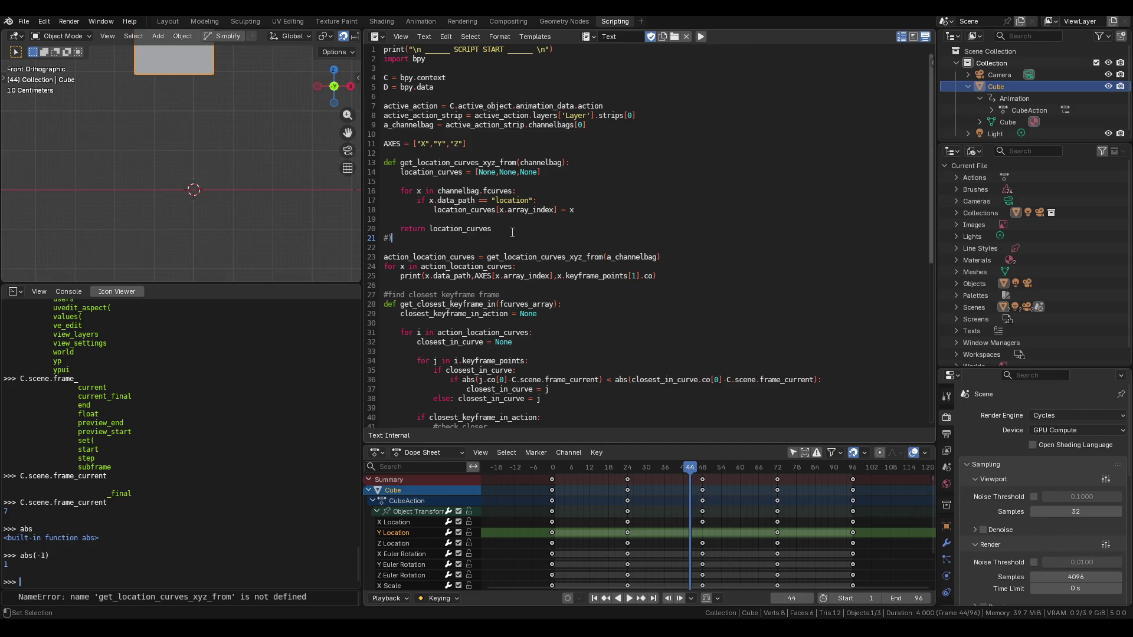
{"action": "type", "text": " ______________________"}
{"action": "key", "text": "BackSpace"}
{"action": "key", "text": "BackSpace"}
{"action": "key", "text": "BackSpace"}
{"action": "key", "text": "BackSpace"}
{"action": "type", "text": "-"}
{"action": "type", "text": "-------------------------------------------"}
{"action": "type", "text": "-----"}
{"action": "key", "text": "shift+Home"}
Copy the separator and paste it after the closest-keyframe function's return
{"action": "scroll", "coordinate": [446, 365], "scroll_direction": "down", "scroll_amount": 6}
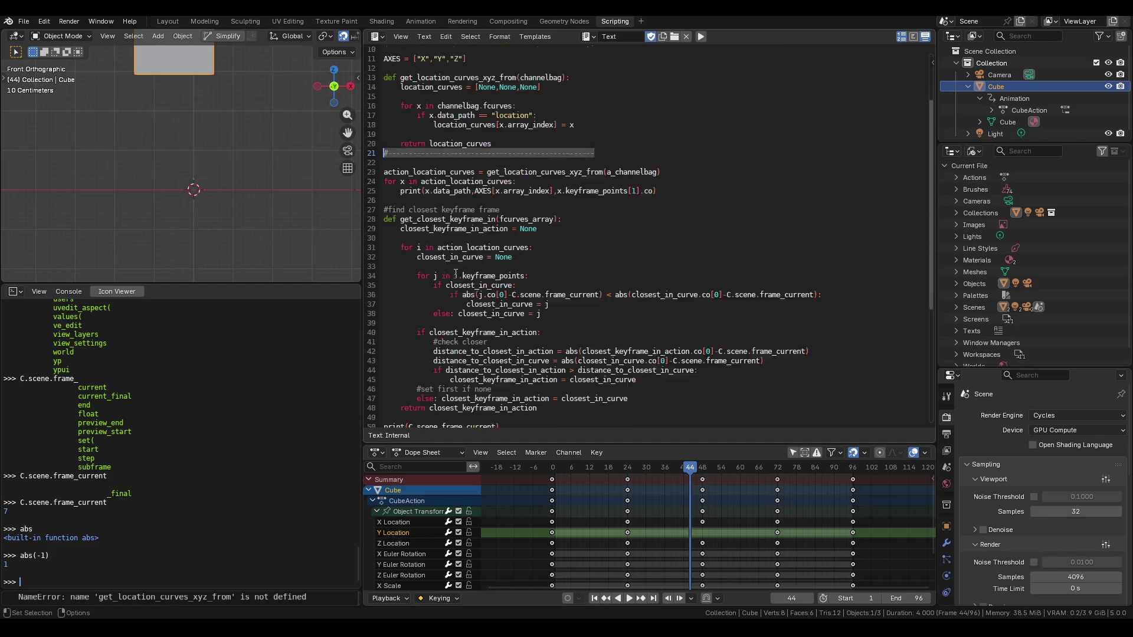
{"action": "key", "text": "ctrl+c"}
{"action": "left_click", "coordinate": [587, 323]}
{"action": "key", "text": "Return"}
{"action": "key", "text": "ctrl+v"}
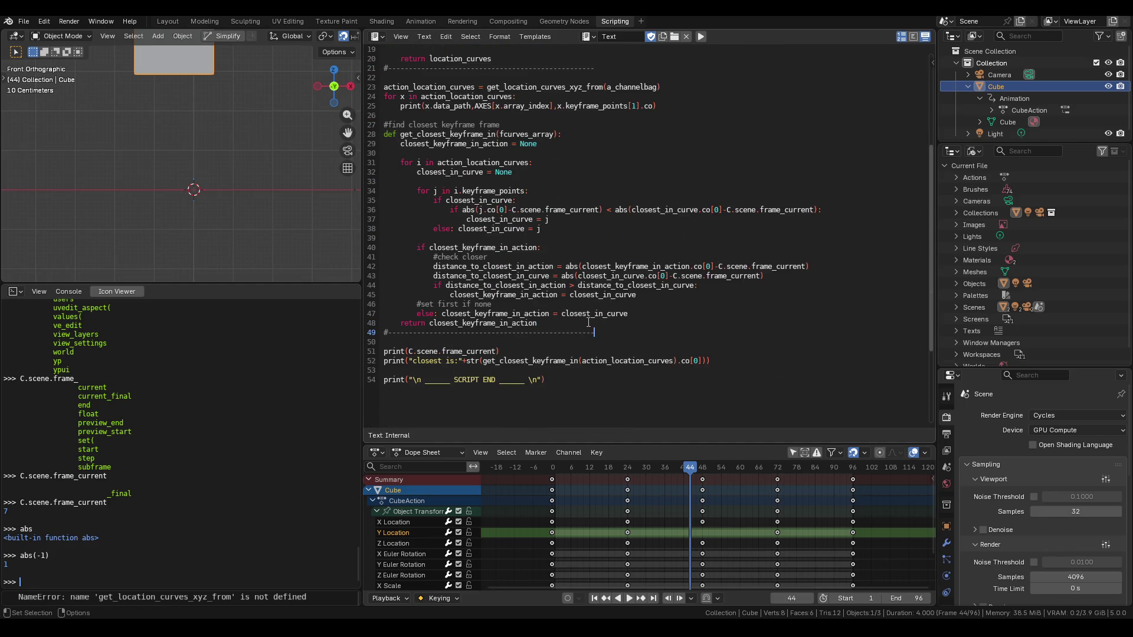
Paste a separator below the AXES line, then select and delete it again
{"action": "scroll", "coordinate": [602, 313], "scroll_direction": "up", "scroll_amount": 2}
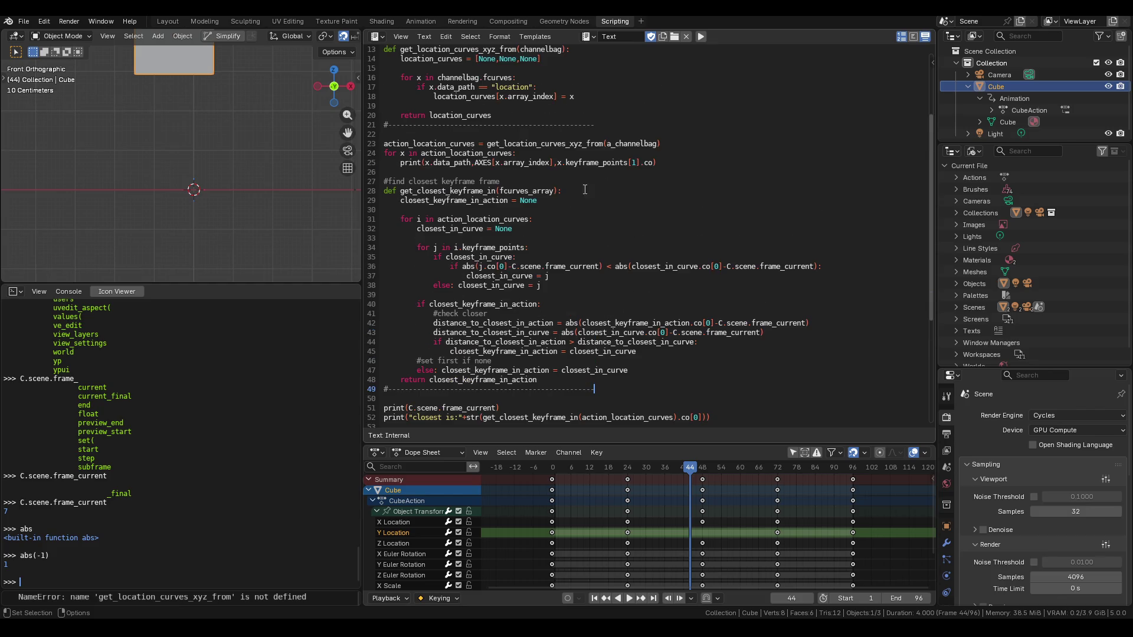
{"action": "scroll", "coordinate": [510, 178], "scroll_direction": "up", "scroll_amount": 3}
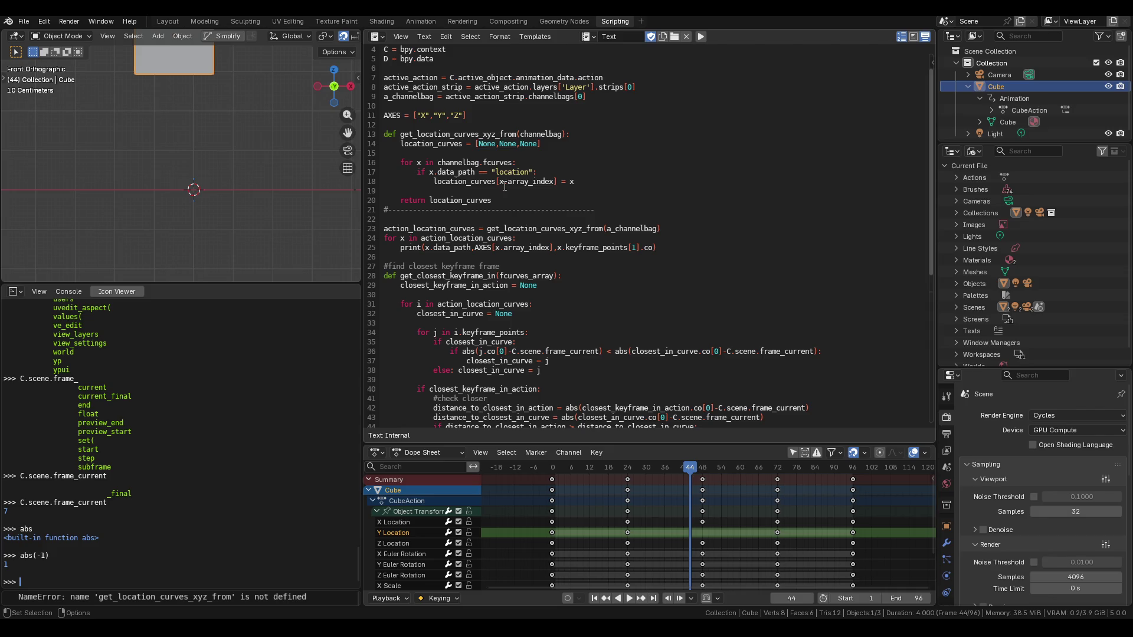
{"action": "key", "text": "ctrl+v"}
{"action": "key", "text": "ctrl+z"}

-- Prompt --
Output all of the records word for word, and keep the pictures out of the copy.

-- The completed task --
{"action": "type", "text": " ______________________"}
{"action": "key", "text": "BackSpace"}
{"action": "key", "text": "BackSpace"}
{"action": "key", "text": "BackSpace"}
{"action": "key", "text": "BackSpace"}
{"action": "type", "text": "-"}
{"action": "type", "text": "-------------------------------------------"}
{"action": "type", "text": "-----"}
{"action": "key", "text": "shift+Home"}
Copy the separator and paste it after the closest-keyframe function's return
{"action": "scroll", "coordinate": [446, 365], "scroll_direction": "down", "scroll_amount": 6}
{"action": "key", "text": "ctrl+c"}
{"action": "left_click", "coordinate": [587, 323]}
{"action": "key", "text": "Return"}
{"action": "key", "text": "ctrl+v"}
Paste a separator below the AXES line, then select and delete it again
{"action": "scroll", "coordinate": [602, 313], "scroll_direction": "up", "scroll_amount": 2}
{"action": "scroll", "coordinate": [510, 178], "scroll_direction": "up", "scroll_amount": 3}
{"action": "key", "text": "ctrl+v"}
{"action": "key", "text": "ctrl+z"}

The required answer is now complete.